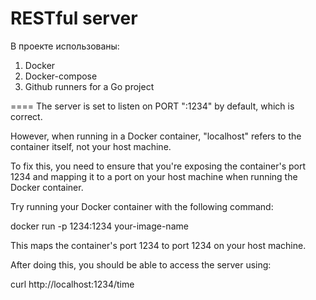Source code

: # RESTful server

В проекте использованы:
1. Docker
2. Docker-compose
3. Github runners for a Go project



====
The server is set to listen on PORT ":1234" by default, which is correct.

However, when running in a Docker container, "localhost" refers to the container itself, not your host machine.

To fix this, you need to ensure that you're exposing the container's port 1234 and mapping it to a port on your host machine when running the Docker container.

Try running your Docker container with the following command:

docker run -p 1234:1234 your-image-name



This maps the container's port 1234 to port 1234 on your host machine.

After doing this, you should be able to access the server using:

curl http://localhost:1234/time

============

About this task: Only these lines should appear in the reply: the one containing "This maps the", the last line of the data, and all lines between them, each copied exactly.

Answer to this task:
This maps the container's port 1234 to port 1234 on your host machine.

After doing this, you should be able to access the server using:

curl http://localhost:1234/time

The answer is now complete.